Breaking the Light Speed Barrier

This is a blog about skepticism, so it's about time we address something to be skeptical about.

A story that's been in the media lately has gotten a lot of attention in geeky web forums everywhere.  Science fans everywhere are excited about a recent experiment, collaborated between OPERA and CERN, where a few thousand neutrinos have been caught breaking the universal speed limit.  Until recently, it was generally thought that nothing could exceed the speed of light in a vacuum.

The truth is, as far as scientists are concerned, that is still the case.

One thing to remember is that this occurrence is the first and only experiment where this has happened.  It usually takes much more than one experiment to change a scientific theory.  In fact, Antonio Ereditato, a physicist and spokesperson involved in the experiment clearly points this out, saying it takes more than one experiment to prove an extraordinary claim.

Whew!  Something smells credulous.
There are many more factors why the experiment could have been inaccurate than there are factors that could disprove our current understanding of relativity.  For example, there could be a mis-calibration somewhere in the equipment.  Since the facilities at OPERA and CERN are the just barely the only ones to experiment with these particles with this level of accuracy, it might be a while before we see another experiment to challenge or support this recent discovery.  There are other labs that are already seeking to challenge the accuracy of the experiment, including Fermilab, MINOS, and an international collaboration at the J-PARC facility in Japan called the T2K experiment.
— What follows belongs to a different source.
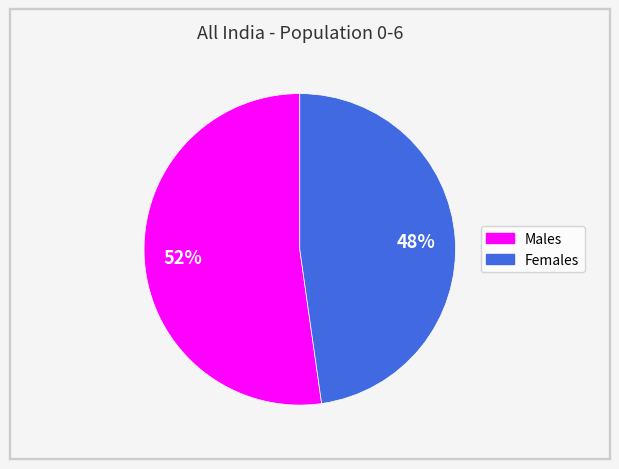

Is it true that Females is 34% of the pie?

False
Another factor is that the tests between OPERA and CERN, in layman's terms, basically involves shooting particles from Switzerland to Italy, through tons of metal and rock.  It's been argued that the oft-quoted value of C is actually the known speed of light traveling in a vacuum.  So one possibility, as I see it (remembering that I'm no scientist) is that it wasn't that neutrinos broke the speed limit, but that the light in the experiment was "slowed down".  Perhaps some physicist out there would like to correct any misunderstandings I might have on the subject?